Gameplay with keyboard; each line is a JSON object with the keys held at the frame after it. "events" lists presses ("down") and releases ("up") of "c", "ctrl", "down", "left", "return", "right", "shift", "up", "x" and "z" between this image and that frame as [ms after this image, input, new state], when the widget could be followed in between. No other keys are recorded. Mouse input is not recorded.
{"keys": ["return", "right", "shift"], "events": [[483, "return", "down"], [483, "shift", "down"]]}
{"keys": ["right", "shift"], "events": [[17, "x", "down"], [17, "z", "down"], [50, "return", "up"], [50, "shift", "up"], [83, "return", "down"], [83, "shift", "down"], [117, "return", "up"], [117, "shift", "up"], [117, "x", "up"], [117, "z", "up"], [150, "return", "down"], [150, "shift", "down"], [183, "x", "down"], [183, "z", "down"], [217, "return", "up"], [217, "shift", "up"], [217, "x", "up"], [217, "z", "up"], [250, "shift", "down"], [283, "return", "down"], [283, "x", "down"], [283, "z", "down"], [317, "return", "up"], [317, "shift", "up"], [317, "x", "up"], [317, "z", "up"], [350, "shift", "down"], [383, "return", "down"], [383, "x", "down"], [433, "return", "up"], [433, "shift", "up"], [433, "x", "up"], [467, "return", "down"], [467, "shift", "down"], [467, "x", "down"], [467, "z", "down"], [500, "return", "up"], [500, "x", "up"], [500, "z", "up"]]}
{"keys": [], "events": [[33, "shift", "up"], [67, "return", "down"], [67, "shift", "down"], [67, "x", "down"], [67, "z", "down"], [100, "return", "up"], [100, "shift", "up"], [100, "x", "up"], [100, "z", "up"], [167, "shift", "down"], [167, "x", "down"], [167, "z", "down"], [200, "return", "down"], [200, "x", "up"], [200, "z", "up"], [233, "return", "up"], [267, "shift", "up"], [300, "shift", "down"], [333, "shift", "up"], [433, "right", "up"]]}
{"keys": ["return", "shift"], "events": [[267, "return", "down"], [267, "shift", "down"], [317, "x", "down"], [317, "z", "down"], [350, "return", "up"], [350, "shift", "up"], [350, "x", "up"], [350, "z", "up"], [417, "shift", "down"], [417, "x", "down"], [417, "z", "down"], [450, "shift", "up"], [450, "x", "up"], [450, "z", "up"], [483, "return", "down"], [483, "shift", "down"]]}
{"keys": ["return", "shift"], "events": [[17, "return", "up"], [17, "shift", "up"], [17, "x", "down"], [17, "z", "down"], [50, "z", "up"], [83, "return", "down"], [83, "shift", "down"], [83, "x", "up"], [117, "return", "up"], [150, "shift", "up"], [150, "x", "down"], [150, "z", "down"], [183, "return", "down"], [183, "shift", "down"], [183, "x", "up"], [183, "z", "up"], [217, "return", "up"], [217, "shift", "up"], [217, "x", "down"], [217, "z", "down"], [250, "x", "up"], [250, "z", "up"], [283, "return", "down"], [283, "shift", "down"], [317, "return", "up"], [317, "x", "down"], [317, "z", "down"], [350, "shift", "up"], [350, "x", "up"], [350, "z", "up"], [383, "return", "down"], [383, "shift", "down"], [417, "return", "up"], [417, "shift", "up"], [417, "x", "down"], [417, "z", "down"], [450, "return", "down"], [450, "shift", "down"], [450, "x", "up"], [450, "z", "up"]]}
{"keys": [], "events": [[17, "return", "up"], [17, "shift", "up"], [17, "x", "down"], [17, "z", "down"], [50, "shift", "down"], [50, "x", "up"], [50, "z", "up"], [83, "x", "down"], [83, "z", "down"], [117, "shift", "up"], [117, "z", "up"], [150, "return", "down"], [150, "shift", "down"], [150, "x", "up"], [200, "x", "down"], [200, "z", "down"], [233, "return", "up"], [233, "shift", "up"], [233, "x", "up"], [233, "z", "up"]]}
====================
* [Exercise brief] If a line of the entries contains "right", it counts; say how many such lines there are and give only the number.

* [Answer] 4